Où l’on apprend que les murs « ont protégé le droit romain , Les Dialogues et La République de Platon …» suivi d’un catalogue d’œuvres et d’ouvrages qui veut faire étalage d’une érudition très superficielle. (Ce « name dropping » est du reste parfaitement ridicule et vous fait passer pour un cuistre.)

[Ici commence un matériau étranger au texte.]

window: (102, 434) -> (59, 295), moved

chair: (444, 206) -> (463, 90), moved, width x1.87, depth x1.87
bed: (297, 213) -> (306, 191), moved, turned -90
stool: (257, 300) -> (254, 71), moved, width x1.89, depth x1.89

En réalité, c’est tout le contraire de ce que vous dites : Galien et Aristote ont circulé abondamment dans l’antiquité tardive et haut Moyen Âge et sont arrivés jusqu’à nous grâce au monde arabe, grâce à la mare nostrum. Notre dette envers Al-Fârabi, Avicenne & Averroès, ou Maïmonide est immense.
La digestion d’Aristote et la transmission des traités de médecine de l’Antiquité se fait par d’abord par leur entremise. Quant à Platon, ce sont les moines byzantins qui participent à le transmettre via Marsile Ficin à Florence lors d’un important concile au début du XVe siècle…. Votre théorie des murs s’effondre toute seule par ces exemples qui ne sont pas évidemment pas exhaustifs et pourraient être abondamment complétés.
La translatio studii ne s’est pas faite avec des murs. Vous vous payez de mots et jouez les doctes à peu de frais, vous payant même le luxe de recadrer Brel… C’est inouï de condescendance et d’erreurs factuelles. C’est une réécriture lyrique comme vous en êtes coutumier — j’ai déjà eu l’occasion de vous le dire, et je vous le redirai aussi souvent que nécessaire.
J’ai prêté récemment un serment de docteur : ça sert aussi à ne pas laisser dire des sottises énormes qui portent à conséquence en véhiculant des idées fausses & stupides. Faire l’apologie des murs, c’est foncer droit dedans. En la matière, vous avez un certain talent.